Rene Rinnekangas

Personal information
- Nationality: Finnish
- Born: 25 September 1999 (age 26) Iisalmi, Finland
- Height: 1.69 m (5 ft 7 in)
- Weight: 59 kg (130 lb)

Sport
- Country: Finland
- Sport: Snowboarding
- Event: Slopestyle BigAir Knuckle Huck Real Snow

Medal record
Men's Snowboarding
Representing Finland
World Championships
| Bronze medal – third place | 2021 Aspen | Slopestyle |
Winter X Games
| Silver medal – second place | 2019 Aspen | Slopestyle |
| Gold medal – first place | 2020 Aspen | Real Snow |
| Bronze medal – third place | 2021 Aspen | Slopestyle |
| Bronze medal – third place | 2022 Aspen | Big air |
| Gold medal – first place | 2026 Aspen | Knuckle Huck |
Winter Youth Olympics
| Bronze medal – third place | 2016 Lillehammer | Slopestyle |

= Rene Rinnekangas =

Finnish snowboarder (born 1999)

Rene Rinnekangas (born 25 September 1999) is a Finnish snowboarder. He participated in the 2018 Winter Olympics in both slopestyle and BigAir, placing 28th and 22nd respectively. Rene competed in the 2019 Winter X Games in slopestyle earning a Silver Medal, and in BigAir, placing 5th. He competed in the 2020 Winter X Games placing 8th in the slopestyle competition, 4th in BigAir, and competed in the Wendy's Knuckle Huck ranking 5th. He also competed in the 2020 X-games Real Snow with trusted cameraman Anton Kiiski - the couple went on to win X-games gold in that category.

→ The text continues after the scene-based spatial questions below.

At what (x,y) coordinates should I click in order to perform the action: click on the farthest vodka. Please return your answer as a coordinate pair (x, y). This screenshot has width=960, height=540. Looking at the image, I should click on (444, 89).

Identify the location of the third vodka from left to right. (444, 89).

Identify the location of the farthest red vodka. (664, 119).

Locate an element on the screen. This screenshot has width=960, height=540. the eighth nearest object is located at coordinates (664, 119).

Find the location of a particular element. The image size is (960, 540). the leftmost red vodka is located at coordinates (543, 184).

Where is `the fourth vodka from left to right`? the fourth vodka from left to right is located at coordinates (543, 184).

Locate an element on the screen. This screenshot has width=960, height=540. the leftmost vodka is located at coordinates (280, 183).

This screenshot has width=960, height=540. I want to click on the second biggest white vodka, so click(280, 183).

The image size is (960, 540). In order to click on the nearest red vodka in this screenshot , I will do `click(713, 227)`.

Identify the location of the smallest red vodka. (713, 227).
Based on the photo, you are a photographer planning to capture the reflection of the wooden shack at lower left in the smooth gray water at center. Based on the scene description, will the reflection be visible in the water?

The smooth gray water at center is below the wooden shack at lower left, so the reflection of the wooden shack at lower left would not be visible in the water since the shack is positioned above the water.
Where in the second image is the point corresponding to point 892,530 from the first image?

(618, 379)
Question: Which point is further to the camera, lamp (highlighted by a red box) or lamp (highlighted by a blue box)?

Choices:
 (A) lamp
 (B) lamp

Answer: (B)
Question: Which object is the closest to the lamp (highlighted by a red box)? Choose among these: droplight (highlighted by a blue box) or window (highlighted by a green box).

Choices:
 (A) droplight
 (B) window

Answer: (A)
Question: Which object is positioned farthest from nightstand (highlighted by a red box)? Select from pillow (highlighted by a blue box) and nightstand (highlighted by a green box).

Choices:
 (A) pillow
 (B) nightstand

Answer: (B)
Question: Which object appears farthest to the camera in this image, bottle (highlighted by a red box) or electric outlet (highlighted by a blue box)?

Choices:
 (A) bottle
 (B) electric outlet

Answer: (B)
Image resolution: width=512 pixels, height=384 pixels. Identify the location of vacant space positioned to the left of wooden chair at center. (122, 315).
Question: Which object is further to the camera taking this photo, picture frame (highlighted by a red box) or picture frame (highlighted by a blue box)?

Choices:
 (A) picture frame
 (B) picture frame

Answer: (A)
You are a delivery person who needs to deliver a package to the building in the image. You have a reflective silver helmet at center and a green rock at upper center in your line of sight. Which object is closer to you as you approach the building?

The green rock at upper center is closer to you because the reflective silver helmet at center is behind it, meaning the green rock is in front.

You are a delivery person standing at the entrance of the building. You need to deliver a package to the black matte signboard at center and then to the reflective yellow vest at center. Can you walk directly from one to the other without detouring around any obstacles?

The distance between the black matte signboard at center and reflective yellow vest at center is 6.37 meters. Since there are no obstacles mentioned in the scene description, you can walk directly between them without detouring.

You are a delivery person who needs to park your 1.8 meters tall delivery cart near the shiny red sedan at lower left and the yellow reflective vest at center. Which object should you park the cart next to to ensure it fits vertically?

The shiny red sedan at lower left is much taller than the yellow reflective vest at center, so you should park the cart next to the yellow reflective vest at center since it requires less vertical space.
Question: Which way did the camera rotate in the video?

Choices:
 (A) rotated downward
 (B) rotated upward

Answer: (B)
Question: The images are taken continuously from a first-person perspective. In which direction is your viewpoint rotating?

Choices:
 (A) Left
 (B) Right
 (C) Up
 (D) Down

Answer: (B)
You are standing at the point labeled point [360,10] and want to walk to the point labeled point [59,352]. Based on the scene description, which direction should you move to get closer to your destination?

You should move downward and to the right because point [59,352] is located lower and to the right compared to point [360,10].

The 2021 Winter X Games were held with no audience due to the COVID-19 Pandemic. Rinnekangas placed 3rd in slopestyle earning a bronze medal and placed 8th in BigAir. During the 2022 Winter X Games , Rinnekangas finished 5th in slopestyle and secured a bronze medal for 3rd place in Mens BigAir.

In 2026, Rinnekangas secured his second X Games gold medal by winning the Men's Snowboard Knuckle Huck at X Games Aspen, notably defeating veteran Halldór Helgason with a technical performance highlighted by his signature "hand-drag" creative style.

Rinnekangas started snowboarding at age four alongside his older brother, Riko, in the small town of Iisalmi, Finland. "I just had to try it out because everything he did was the coolest thing ever.". He also plays bass guitar in his brother's punk bank, Kätfish.